Provided data:

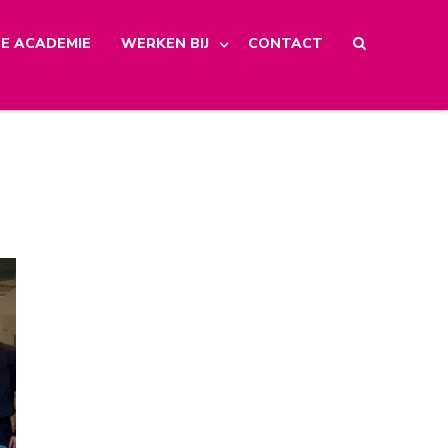
E ACADEMIE
WERKEN BIJ
CONTACT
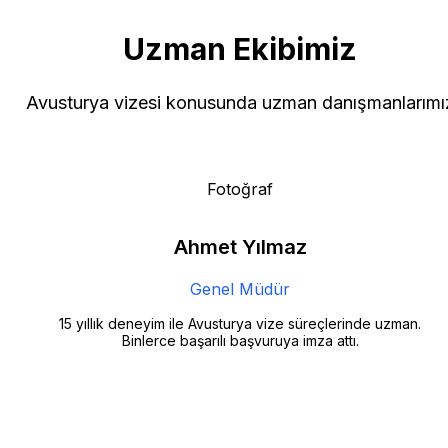
15
Uzman Ekibimiz
Yıl Deneyim
Avusturya vizesi konusunda uzman danışmanlarımı
Fotoğraf
Ahmet Yılmaz
Genel Müdür
15 yıllık deneyim ile Avusturya vize süreçlerinde uzman.
Binlerce başarılı başvuruya imza attı.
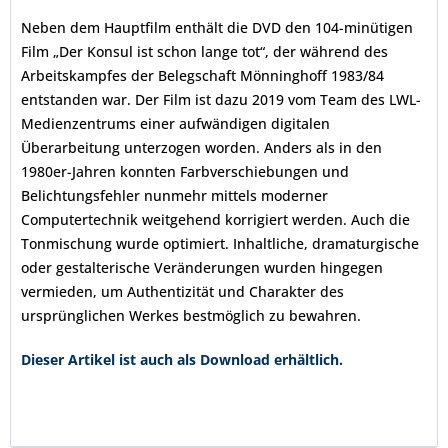
Neben dem Hauptfilm enthält die DVD den 104-minütigen
Film „Der Konsul ist schon lange tot“, der während des
Arbeitskampfes der Belegschaft Mönninghoff 1983/84
entstanden war. Der Film ist dazu 2019 vom Team des LWL-
Medienzentrums einer aufwändigen digitalen
Überarbeitung unterzogen worden. Anders als in den
1980er-Jahren konnten Farbverschiebungen und
Belichtungsfehler nunmehr mittels moderner
Computertechnik weitgehend korrigiert werden. Auch die
Tonmischung wurde optimiert. Inhaltliche, dramaturgische
oder gestalterische Veränderungen wurden hingegen
vermieden, um Authentizität und Charakter des
ursprünglichen Werkes bestmöglich zu bewahren.
Dieser Artikel ist auch als Download erhältlich.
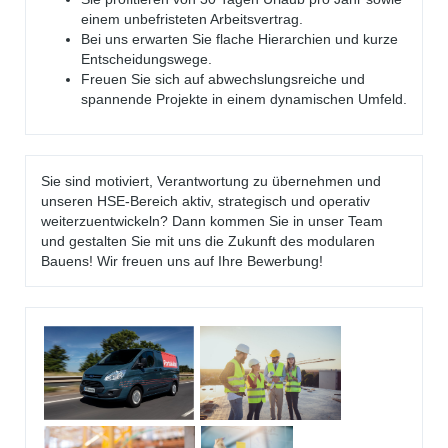
einem unbefristeten Arbeitsvertrag.
Bei uns erwarten Sie flache Hierarchien und kurze
Entscheidungswege.
Freuen Sie sich auf abwechslungsreiche und
spannende Projekte in einem dynamischen Umfeld.
Sie sind motiviert, Verantwortung zu übernehmen und
unseren HSE-Bereich aktiv, strategisch und operativ
weiterzuentwickeln? Dann kommen Sie in unser Team
und gestalten Sie mit uns die Zukunft des modularen
Bauens! Wir freuen uns auf Ihre Bewerbung!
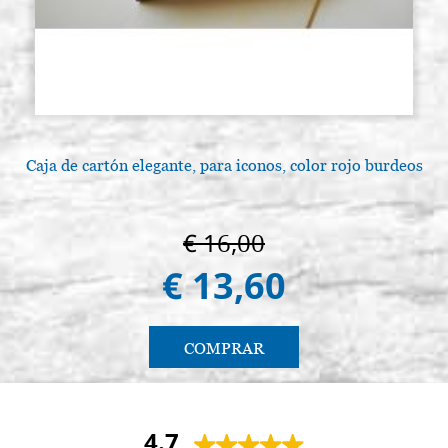
Caja de cartón elegante, para iconos, color rojo burdeos
€ 16,00
€ 13,60
COMPRAR
4.7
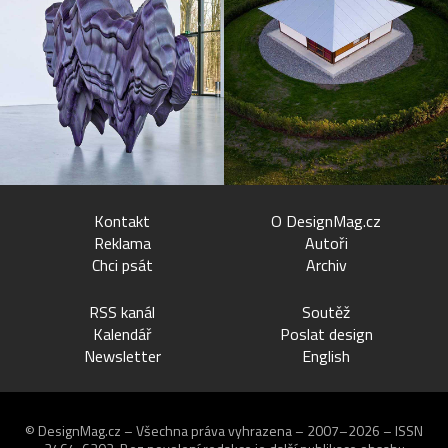
Kontakt
O DesignMag.cz
Reklama
Autoři
Chci psát
Archiv
RSS kanál
Soutěž
Kalendář
Poslat design
Newsletter
English
© DesignMag.cz – Všechna práva vyhrazena – 2007–2026 – ISSN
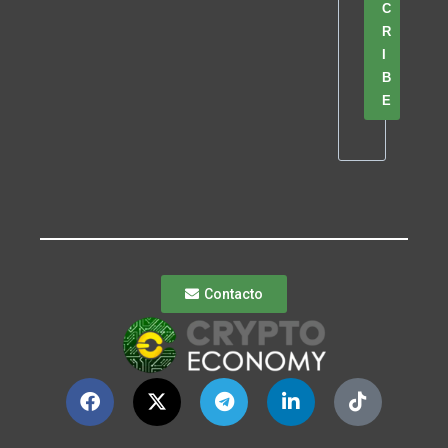
C
R
I
B
E
Contacto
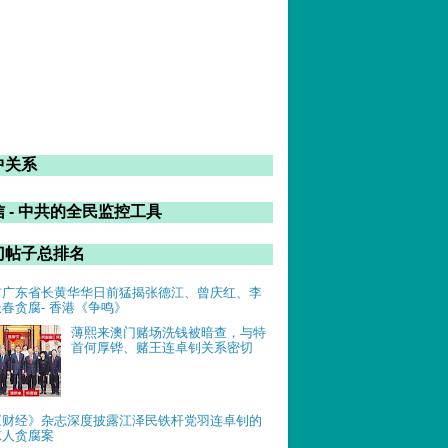
中关系
 - 中共的全民监控工具
门帖子总排名
前广东省长黄华华日前猛揭张德江、曾庆红、李
长春贪腐- 香港《争鸣》
薄熙来澳门赌场洗钱被暗查，与特
首何厚铧、赌王连卓钊关系密切
《财经》杂志深度披露江泽民铁杆党羽连卓钊的
惊人贪腐案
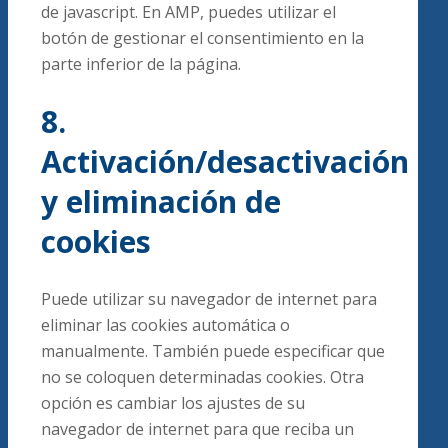
de javascript. En AMP, puedes utilizar el
botón de gestionar el consentimiento en la
parte inferior de la página.
8.
Activación/desactivación
y eliminación de
cookies
Puede utilizar su navegador de internet para
eliminar las cookies automática o
manualmente. También puede especificar que
no se coloquen determinadas cookies. Otra
opción es cambiar los ajustes de su
navegador de internet para que reciba un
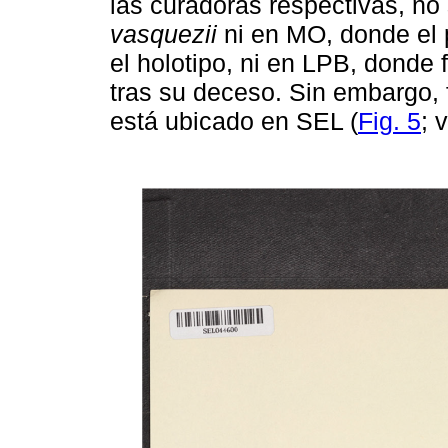
las curadoras respectivas, no 
vasquezii
ni en MO, donde el 
el holotipo, ni en LPB, donde 
tras su deceso. Sin embargo, 
está ubicado en SEL (
Fig. 5
; 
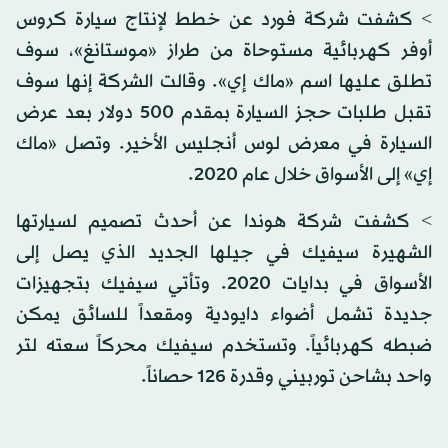
> كشفت شركة فورد عن خطط لإنتاج سيارة كروس
أوفر كهربائية مستوحاة من طراز «موستانغ»، سوف
تطلق عليها اسم «ماك إي». وقالت الشركة إنها سوف
تقبل طلبات حجز السيارة بمقدم 500 دولار بعد عرض
السيارة في معرض لوس أنجليس الأخير. وتصل «ماك
إي» إلى الأسواق خلال عام 2020.
> كشفت شركة هوندا عن أحدث تصميم لسيارتها
الشهيرة سيفيك في جيلها الجديد الذي يصل إلى
الأسواق في بدايات 2020. وتأتي سيفيك بتجهيزات
جديدة تشمل أضواء دايودية ومقعداً للسائق يمكن
ضبطه كهربائياً. وتستخدم سيفيك محركاً سعته لتر
واحد بشاحن توربيني وقدرة 126 حصاناً.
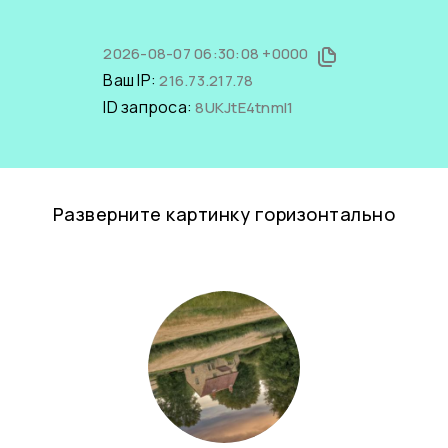
2026-08-07 06:30:08 +0000
Ваш IP:
216.73.217.78
ID запроса:
8UKJtE4tnmI1
Разверните картинку горизонтально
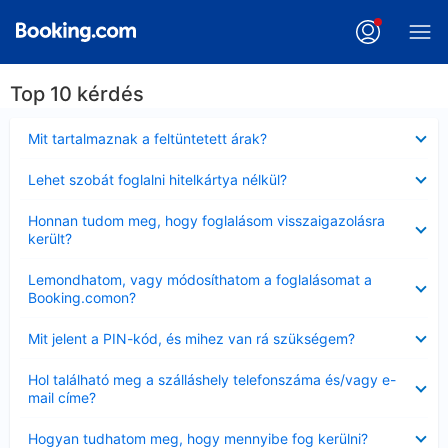
Top 10 kérdés
Bezárta
Mit tartalmaznak a feltüntetett árak?
Bezárta
Lehet szobát foglalni hitelkártya nélkül?
Bezárta
Honnan tudom meg, hogy foglalásom visszaigazolásra
került?
Bezárta
Lemondhatom, vagy módosíthatom a foglalásomat a
Booking.comon?
Bezárta
Mit jelent a PIN-kód, és mihez van rá szükségem?
Bezárta
Hol található meg a szálláshely telefonszáma és/vagy e-
mail címe?
Bezárta
Hogyan tudhatom meg, hogy mennyibe fog kerülni?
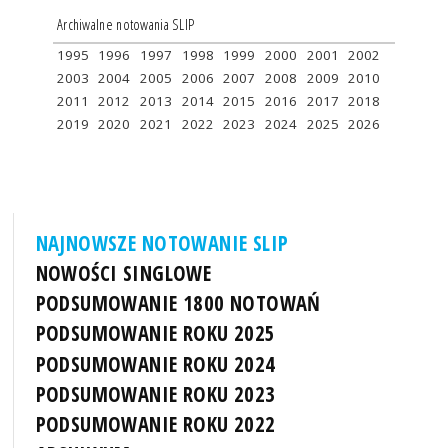
Archiwalne notowania SLIP
1995
1996
1997
1998
1999
2000
2001
2002
2003
2004
2005
2006
2007
2008
2009
2010
2011
2012
2013
2014
2015
2016
2017
2018
2019
2020
2021
2022
2023
2024
2025
2026
NAJNOWSZE NOTOWANIE SLIP
NOWOŚCI SINGLOWE
PODSUMOWANIE 1800 NOTOWAŃ
PODSUMOWANIE ROKU 2025
PODSUMOWANIE ROKU 2024
PODSUMOWANIE ROKU 2023
PODSUMOWANIE ROKU 2022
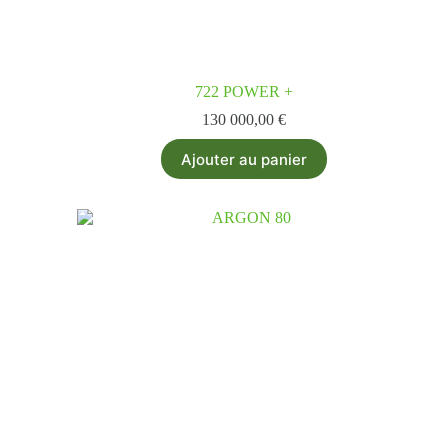
722 POWER +
130 000,00
€
Ajouter au panier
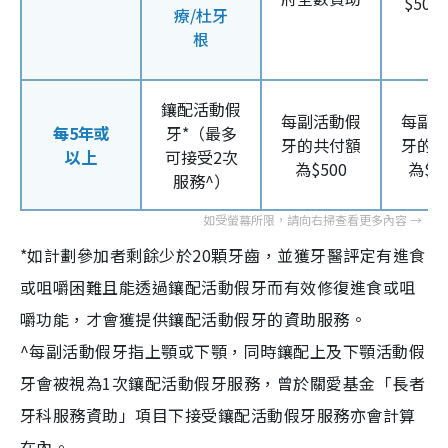
$50/
療/杜牙
根
鑲配活動假
每副活動假
每副
每5年或
牙*（最多
牙的共付額
牙的
以上
可接受2次
為$500
為$1,
服務^）
*如計劃參加者剩餘少於20顆牙齒，並獲牙醫評定有進食
或咀嚼困難且能透過鑲配活動假牙而有效修復進食或咀
嚼功能，才會獲提供鑲配活動假牙的資助服務。
^每副活動假牙指上顎或下顎，同時鑲配上及下顎活動假
牙會被視為1次鑲配活動假牙服務，曾於關愛基金「長者
牙科服務資助」項目下接受鑲配活動假牙服務亦會計算
在內。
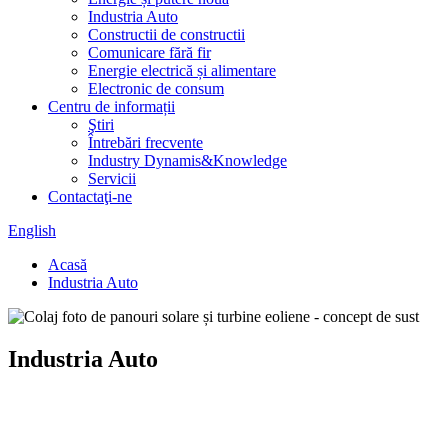
Industria Auto
Constructii de constructii
Comunicare fără fir
Energie electrică și alimentare
Electronic de consum
Centru de informații
Ştiri
Întrebări frecvente
Industry Dynamis&Knowledge
Servicii
Contactaţi-ne
English
Acasă
Industria Auto
Industria Auto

Activity: When you reach a picture, skip it; copy every other part of the entries exactly.

Finished exercise:
E ACADEMIE
WERKEN BIJ
CONTACT
15
Uzman Ekibimiz
Yıl Deneyim
Avusturya vizesi konusunda uzman danışmanlarımı
Fotoğraf
Ahmet Yılmaz
Genel Müdür
15 yıllık deneyim ile Avusturya vize süreçlerinde uzman.
Binlerce başarılı başvuruya imza attı.
Neben dem Hauptfilm enthält die DVD den 104-minütigen
Film „Der Konsul ist schon lange tot“, der während des
Arbeitskampfes der Belegschaft Mönninghoff 1983/84
entstanden war. Der Film ist dazu 2019 vom Team des LWL-
Medienzentrums einer aufwändigen digitalen
Überarbeitung unterzogen worden. Anders als in den
1980er-Jahren konnten Farbverschiebungen und
Belichtungsfehler nunmehr mittels moderner
Computertechnik weitgehend korrigiert werden. Auch die
Tonmischung wurde optimiert. Inhaltliche, dramaturgische
oder gestalterische Veränderungen wurden hingegen
vermieden, um Authentizität und Charakter des
ursprünglichen Werkes bestmöglich zu bewahren.
Dieser Artikel ist auch als Download erhältlich.
einem unbefristeten Arbeitsvertrag.
Bei uns erwarten Sie flache Hierarchien und kurze
Entscheidungswege.
Freuen Sie sich auf abwechslungsreiche und
spannende Projekte in einem dynamischen Umfeld.
Sie sind motiviert, Verantwortung zu übernehmen und
unseren HSE-Bereich aktiv, strategisch und operativ
weiterzuentwickeln? Dann kommen Sie in unser Team
und gestalten Sie mit uns die Zukunft des modularen
Bauens! Wir freuen uns auf Ihre Bewerbung!
Caja de cartón elegante, para iconos, color rojo burdeos
€ 16,00
€ 13,60
COMPRAR
4.7
Kontakt
O DesignMag.cz
Reklama
Autoři
Chci psát
Archiv
RSS kanál
Soutěž
Kalendář
Poslat design
Newsletter
English
© DesignMag.cz – Všechna práva vyhrazena – 2007–2026 – ISSN
C
R
I
B
E
Contacto
中关系
 - 中共的全民监控工具
门帖子总排名
前广东省长黄华华日前猛揭张德江、曾庆红、李
长春贪腐- 香港《争鸣》
薄熙来澳门赌场洗钱被暗查，与特
首何厚铧、赌王连卓钊关系密切
《财经》杂志深度披露江泽民铁杆党羽连卓钊的
惊人贪腐案
de javascript. En AMP, puedes utilizar el
botón de gestionar el consentimiento en la
parte inferior de la página.
8.
Activación/desactivación
y eliminación de
cookies
Puede utilizar su navegador de internet para
eliminar las cookies automática o
manualmente. También puede especificar que
no se coloquen determinadas cookies. Otra
opción es cambiar los ajustes de su
navegador de internet para que reciba un
las curadoras respectivas, no 
vasquezii
ni en MO, donde el 
el holotipo, ni en LPB, donde 
tras su deceso. Sin embargo, 
está ubicado en SEL (
Fig. 5
; 
> كشفت شركة فورد عن خطط لإنتاج سيارة كروس
أوفر كهربائية مستوحاة من طراز «موستانغ»، سوف
تطلق عليها اسم «ماك إي». وقالت الشركة إنها سوف
تقبل طلبات حجز السيارة بمقدم 500 دولار بعد عرض
السيارة في معرض لوس أنجليس الأخير. وتصل «ماك
إي» إلى الأسواق خلال عام 2020.
> كشفت شركة هوندا عن أحدث تصميم لسيارتها
الشهيرة سيفيك في جيلها الجديد الذي يصل إلى
الأسواق في بدايات 2020. وتأتي سيفيك بتجهيزات
جديدة تشمل أضواء دايودية ومقعداً للسائق يمكن
ضبطه كهربائياً. وتستخدم سيفيك محركاً سعته لتر
واحد بشاحن توربيني وقدرة 126 حصاناً.
2026-08-07 06:30:08 +0000
Ваш IP:
216.73.217.78
ID запроса:
8UKJtE4tnmI1
Разверните картинку горизонтально
Top 10 kérdés
Bezárta
Mit tartalmaznak a feltüntetett árak?
Bezárta
Lehet szobát foglalni hitelkártya nélkül?
Bezárta
Honnan tudom meg, hogy foglalásom visszaigazolásra
került?
Bezárta
Lemondhatom, vagy módosíthatom a foglalásomat a
Booking.comon?
Bezárta
Mit jelent a PIN-kód, és mihez van rá szükségem?
Bezárta
Hol található meg a szálláshely telefonszáma és/vagy e-
mail címe?
Bezárta
Hogyan tudhatom meg, hogy mennyibe fog kerülni?
Archiwalne notowania SLIP
1995
1996
1997
1998
1999
2000
2001
2002
2003
2004
2005
2006
2007
2008
2009
2010
2011
2012
2013
2014
2015
2016
2017
2018
2019
2020
2021
2022
2023
2024
2025
2026
NAJNOWSZE NOTOWANIE SLIP
NOWOŚCI SINGLOWE
PODSUMOWANIE 1800 NOTOWAŃ
PODSUMOWANIE ROKU 2025
PODSUMOWANIE ROKU 2024
PODSUMOWANIE ROKU 2023
PODSUMOWANIE ROKU 2022
722 POWER +
130 000,00
€
Ajouter au panier
$50/
療/杜牙
根
鑲配活動假
每副活動假
每副
每5年或
牙*（最多
牙的共付額
牙的
以上
可接受2次
為$500
為$1,
服務^）
*如計劃參加者剩餘少於20顆牙齒，並獲牙醫評定有進食
或咀嚼困難且能透過鑲配活動假牙而有效修復進食或咀
嚼功能，才會獲提供鑲配活動假牙的資助服務。
^每副活動假牙指上顎或下顎，同時鑲配上及下顎活動假
牙會被視為1次鑲配活動假牙服務，曾於關愛基金「長者
牙科服務資助」項目下接受鑲配活動假牙服務亦會計算
在內。
Industria Auto
Constructii de constructii
Comunicare fără fir
Energie electrică și alimentare
Electronic de consum
Centru de informații
Ştiri
Întrebări frecvente
Industry Dynamis&Knowledge
Servicii
Contactaţi-ne
English
Acasă
Industria Auto
Industria Auto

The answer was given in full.